The Lennon Wall (Lennonova zeď ) or John Lennon Wall (Czech: Zeď Johna Lennona), located at Velkopřevorské náměstí (Grand Priory Square), Malá Strana, is a historic legal graffiti wall in Prague, Czechia. After the 1980 murder of John Lennon a mural of Lennon was painted by an unknown artist onto the wall and as more people expanded upon it, the wall slowly became a place for free expression of then communist Czechoslovakia. It has historically been used for demonstrations and carries a central theme of John Lennon, but it also features designs relating to local and global causes such as global warming. The wall has also inspired other walls across the globe, such as the Hong Kong Lennon wall.

The wall is owned by the Sovereign Military Order of Malta, which until 2019 allowed all graffiti. As of the latest reconstruction, the wall exists as a semi-legal graffiti wall; spray painting has been banned and only some areas of the wall are allowed to be used by the public.

==History==

=== Under communist Czechoslovakia ===
Located in a secluded square across from the French Embassy, the wall had love poems and short messages against the communist Czechoslovak government since the 1960s, but the first message connected to John Lennon was painted following the 1980 assassination of Lennon, when an unknown artist painted a single image of the singer-songwriter and some lyrics onto a stone slab foundation of a former public fountain. Following this, a small memorial was created with candles, flowers, photographs and newspaper clippings talking about the murder. Western media was banned in the country at the time, therefore the image and memorial was seen by the authorities as representative of western culture and political resistance, thus in April 1981 it was painted over with green paint and removed by the Czechoslovak secret police who saw it as a protest against the government. The day after the wall was repainted it was filled with political messages, such as "Palach would cry", and poems once again. The wall would be repainted and re-graffiti-ed after that, with cameras and over-night guards being stationed at the wall to prevent further attempts, but this was ultimately fruitless as the wall would always end up being marked anyway.

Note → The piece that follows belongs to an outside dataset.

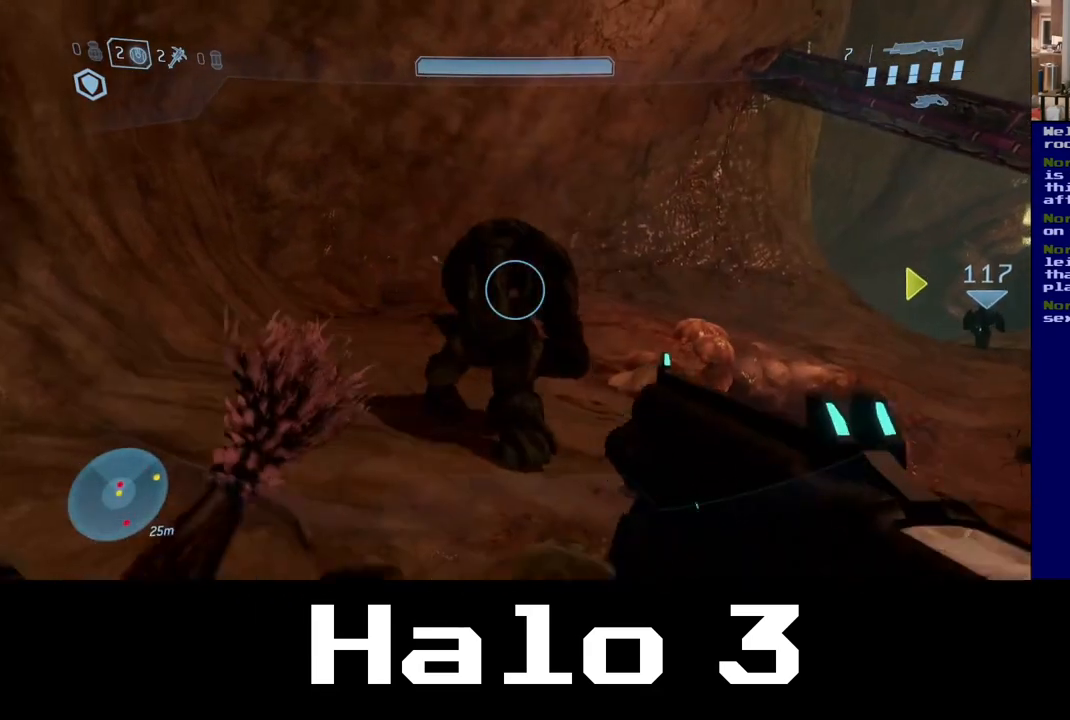
{"dt_ms": 500, "buttons": [], "left_stick": "center", "right_stick": "up-left", "events": [[33, "left_stick", "center"], [233, "left_stick", "right"], [333, "right_stick", "up-left"], [383, "left_stick", "center"]]}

In 1988, the wall was a source of irritation for Gustáv Husák's Marxist–Leninist government. Following a short-lived era of democratization and political liberalization known as the Prague Spring, the newly installed communist government dismantled the reforms, inspiring anger and resistance. Young Czechs wrote their grievances on the wall and, according to a report of the time, this led to a clash between hundreds of students and security police on the nearby Charles Bridge. The liberalization movement these students followed was described as Lennonism (not to be confused with Leninism), and Czech authorities described participants variously as alcoholic, mentally deranged, sociopathic, and agents of Western free market capitalism.

=== Post velvet revolution and contemporary developments ===
After the fall of the iron curtain and replacement of the communist government the wall continuously underwent change and the original portrait of Lennon was long lost under layers of new paint and graffiti.

On 17 November 2014, the 25th anniversary of the Velvet Revolution, a group of art students called Prážská Služba repainted the wall to white leaving a single line of black text, “wall is over”[sic]. The Knights of Malta initially filed a criminal complaint for vandalism against the students, which they later retracted after contacting them.

On 22 April 2019, Earth Day, the environmentalist group Extinction Rebellion repainted the wall as a demand for the Czech government to act on climate change. The wall was almost entirely painted white, with the unpainted parts of the wall reading in large, negative space, block print letters Klimatická Nouze (lit. 'Climate Emergency'). Members of the public were encouraged to add their messages, resulting in calls for action painted in several languages. A large image of a skull was also painted. The repaint was carried out in a manner which allowed some of the existing artwork to be included on the new wall.

In July 2019, artists painted a memorial on the wall for Hong Kong democracy activist Marco Leung Ling-kit, who became known as a martyr and a symbol of hope for the 2019 anti-extradition bill protest movement. The image on the wall depicts the yellow raincoat he was wearing during the banner drop that eventually led to a fall from the building, along with some words of solidarity: “Hong Kong, Add oil.”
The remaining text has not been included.